The lateral outgrowths pass between the myotomes to form the mesenchymal costal processes or primordia of the ribs.
Costal Processes
The costal processes contribute to the final vertebral form in region-specific patterns (Table 2.2 and Fig. 2.8).
Table 2.2 Derivatives of Embryonic Costal Processes
Figure 2.8 Schematic horizontal sections of thoracic vertebrae showing their main developmental components.
Also see Table2.2. A. Three distinct components are present at about 5 to 7weeks: the centrum, vertebral arch, and costal process. B. Adult.
Each component develops into distinct structures, as indicated by the shading.
Abnormal enlargements of the costal processes may occur and form accessory ribs. This happens most often at the L1 and C7 vertebrae. The most common occurrence is formation of a lumbar rib at L1. This is usually an asymptomatic condition. Accessory ribs at C7 are termed cervical ribs. These may be unilateral or bilateral and can range from small fibrous bands to complete bony ribs. Cervical ribs may be asymptomatic, or they may produce neurovascular effects in the upper limb due to compression of the subclavian artery and/or lower trunk of the brachial plexus.
Vertebral Arch
The dorsal outgrowths from the vertebral body may fail to fuse in the posterior midline, leaving a gap in the vertebral arch of one or more adjacent vertebrae. This condition, termed spina bifida, occurs most frequently in the lower thoracic, lumbar, and sacral regions. Underlying this defect, the meninges and spinal cord may or may not be involved in varying degrees. This condition is a result of failure of the mesenchyme, which grows in between the neural tube and the surface ectoderm, to form the vertebral arches in the affected region. The major types of spina bifida are shown in Figures 2.9 and 2.10.
Figure 2.9 Different types of spina bifida.

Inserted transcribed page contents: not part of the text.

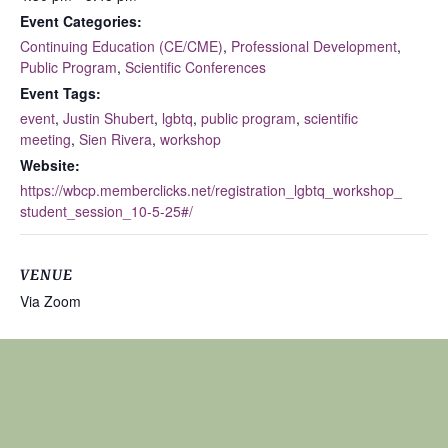
Event Categories:
Continuing Education (CE/CME)
,
Professional Development
,
Public Program
,
Scientific Conferences
Event Tags:
event
,
Justin Shubert
,
lgbtq
,
public program
,
scientific
meeting
,
Sien Rivera
,
workshop
Website:
https://wbcp.memberclicks.net/registration_lgbtq_workshop_
student_session_10-5-25#/
VENUE
Via Zoom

Figure 2.10 A. Meningocele in the lumbosacral region. (Courtesy of L. Thompson.) B. Meningomyelocele in the upper thoracic region. (Courtesy of G. Avery.)
Development Completion
Two centers of chondrification appear in the middle of each mesenchymal vertebral body. These quickly fuse to form a cartilaginous centrum (see Fig. 2.6C). A chondrification center forms in each half of the mesenchymal neural arch and spreads dorsally to fuse behind the neural tube with its fellow of the opposite side. These centers also extend anteriorly to fuse with the cartilaginous centrum and laterally into the costal processes. The condensed mesenchymal or membranous vertebra has thus been converted into a cartilaginous vertebra. At about the 9th week of development, primary ossification centers appear: two for each centum and one for each half of the neural arch. The two centers for the centrum usually unite quickly, but the complete union of all the primary centers does not occur until several years after birth. During adolescence, secondary centers appear in the cartilage covering the superior and inferior ends of the vertebral body, and the epiphyseal plates are formed. A secondary center also appears at the tip of each transverse process and at the tip of the spinous process (see Fig. 2.6D). By the 25th year, all the secondary centers have fused with the rest of the vertebra.

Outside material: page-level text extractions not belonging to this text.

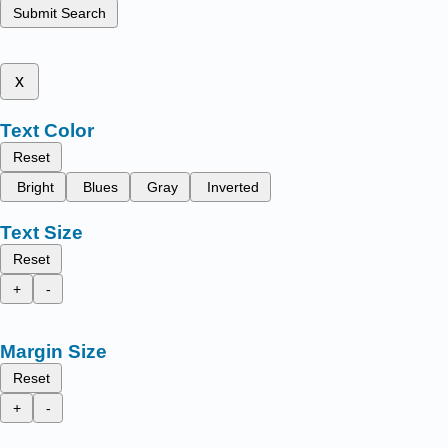
Submit Search
x
Text Color
Reset
Bright
Blues
Gray
Inverted
Text Size
Reset
+
-
Margin Size
Reset
+
-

The atlas and axis develop somewhat differently. The centrum of the atlas fuses with that of the axis and becomes the odontoid process. This leaves only the vertebral arch remaining of the atlas, which grows anteriorly and finally fuses in the midline to form the characteristic ring shape of the atlas vertebra. In the sacral region, the bodies of the individual vertebrae are separated from each other in early life by intervertebral discs. At about the 18th year, the bodies start to become united by bone. This process starts caudally. Usually by the 13th year, all the sacral vertebrae are united. In the coccygeal region, segmental fusion also takes place, and, in later life, the coccyx commonly fuses with the sacrum.